* [Source passage]:
◆ ◆ ◆ ◆ ◆ ◆ ◆
Thursday afternoon, before I climbed off the truck I knew this was going to be good.
There are lots of things I didn't know. The Pantanal is the worlds largest wetland. It covers Brazil's southwestern corner along the borders of Bolivia and Paraguay and provides a habitat for the greatest concentration of animals in the Western Hemisphere. Didn't know that.
Before I left the States, I had read about the Pantanal in guidebooks, and whereas the guidebooks sections on the Brazilian Amazon spoke mostly of the insects on could see in the jungle, the sections on the Pantanal featured large photographs of mammals and birds. So, when deciding where to invest my time in the wilderness I found the choice remarkably easy - mammals and birds over insects any day.
When I arrived in Campo Grande, I signed up for a four day Pantanal trekking tour with a company called Ecological Expeditions. They promised, among other things, horseback riding and piranha fishing, three hot meals a day, and a discount for "roughing it" with their camping option - meaning agreeing to sleep in a hammock rather than a bed.
Thursday morning, they loaded us into a van. When it stopped - and I woke up - the landscape had changed. The land was flat, the sky bright blue, and the red soil radiated heat. That's when we got on the truck and started down a dirt road that was arrow straight for as far as I could see. One of our guides said the truck drive would take a couple of hours. We sat on a bench in the back, and pulled our feet in under the shade of the trucks canopy whenever a jolt bounced them out into the scorching sun.
◆ ◆ ◆ ◆ ◆ ◆ ◆
* [Problems to work on]:
1. From the Pantanal travel account above, list the things Ecological Expeditions promised with its four-day trekking tour.
2. Turn the paragraph of the Pantanal travel account that begins "Thursday morning, they loaded us" into a short bulleted list that keeps its main facts.
3. Please continue the Pantanal travel account, starting right after its last sentence.
◆ ◆ ◆ ◆ ◆ ◆ ◆
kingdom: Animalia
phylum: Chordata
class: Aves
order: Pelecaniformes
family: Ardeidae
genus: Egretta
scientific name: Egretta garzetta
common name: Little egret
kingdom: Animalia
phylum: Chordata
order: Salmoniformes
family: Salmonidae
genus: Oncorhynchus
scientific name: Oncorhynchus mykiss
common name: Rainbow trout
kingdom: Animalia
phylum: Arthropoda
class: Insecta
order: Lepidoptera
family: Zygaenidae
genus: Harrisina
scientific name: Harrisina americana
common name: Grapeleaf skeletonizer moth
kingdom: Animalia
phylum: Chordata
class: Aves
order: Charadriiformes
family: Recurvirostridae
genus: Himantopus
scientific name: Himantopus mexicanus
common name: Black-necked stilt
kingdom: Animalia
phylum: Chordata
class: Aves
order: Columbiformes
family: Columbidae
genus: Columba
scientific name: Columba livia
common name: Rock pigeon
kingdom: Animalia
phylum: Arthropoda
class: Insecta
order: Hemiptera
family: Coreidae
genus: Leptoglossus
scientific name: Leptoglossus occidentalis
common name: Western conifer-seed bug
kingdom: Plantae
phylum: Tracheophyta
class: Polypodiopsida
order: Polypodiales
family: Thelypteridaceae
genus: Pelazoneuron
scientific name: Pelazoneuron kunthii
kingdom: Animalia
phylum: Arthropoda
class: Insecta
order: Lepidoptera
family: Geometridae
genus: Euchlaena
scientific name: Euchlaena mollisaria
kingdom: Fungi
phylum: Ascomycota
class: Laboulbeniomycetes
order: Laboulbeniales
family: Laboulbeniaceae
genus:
◆ ◆ ◆ ◆ ◆ ◆ ◆
* [Written responses]:
1.
- Horseback riding
- Piranha fishing
- Three hot meals a day
- A discount for "roughing it" with the camping option, meaning sleeping in a hammock rather than a bed

2.
- On Thursday morning the group was loaded into a van, and the writer slept during the ride.
- When the van stopped, the land was flat, the sky bright blue, and the red soil radiated heat.
- The group then boarded a truck and set off down a dirt road that ran arrow straight as far as the eye could see.
- A guide said the truck drive would take a couple of hours.
- Sitting on a bench in the back, they pulled their feet into the shade of the truck's canopy whenever a jolt bounced them into the scorching sun.

3.
As we drove, the guides would pull the truck over to point out wildlife. I didn't know there are deer in Brazil. Apparently there are several different varieties. We spotted a female whitetail ten minutes in. I also didn't know that the Jaibiru stork - a bird that looks like it could take me in a fight - is both the largest flying bird in Brazil and the symbol of the Pantanal. We saw one feeding after about an hour, when the landscape changed again and gave way to a series of small caiman-filled ponds the truck crossed via wood plank bridge.
My first night in camp seemed strangely reminiscent of my time in the Amazon. The dinner was the same - salad, rice & beans, spaghetti, and meat. The table was segregated into English-speaking and non. And the stars seemed brighter, closer, and dizzyingly out of place when compared to the stars I see at home. I did, however, make quite a lot of friends when I demonstrated what my research had proven to be the most comfortable way to lie in a hammock. Sideways - you have to lie sideways.
The morning of Friday we set off for a boat tour. Back on the truck to get to the river. Into a small motor boat with six others including Alex, our guide. Though rainy season is due to begin in late November, the rains had not yet come. Its good for you - Alex said - because all the animals must remain close to the little water that's left, which makes seeing them easy. Bad for Alex though as the water in the river was so low that he spent a good deal of the three hour tout in the chest-high water pulling out boat out of sand dunes.
What he said about the greater concentration of wildlife seemed to be true. Before we turned to head back to the truck, I had lost count of all the different bird species and the number of caiman we had seen. A capibara had also graced us with his presence. This fact did, however, make Alexs insistence that we swim in the river a little hard to take. Even more so that it was "perfectly safe" despite the presence of caiman, piranhas, and stringrays - another thing I didn't know. There are freshwater stingrays?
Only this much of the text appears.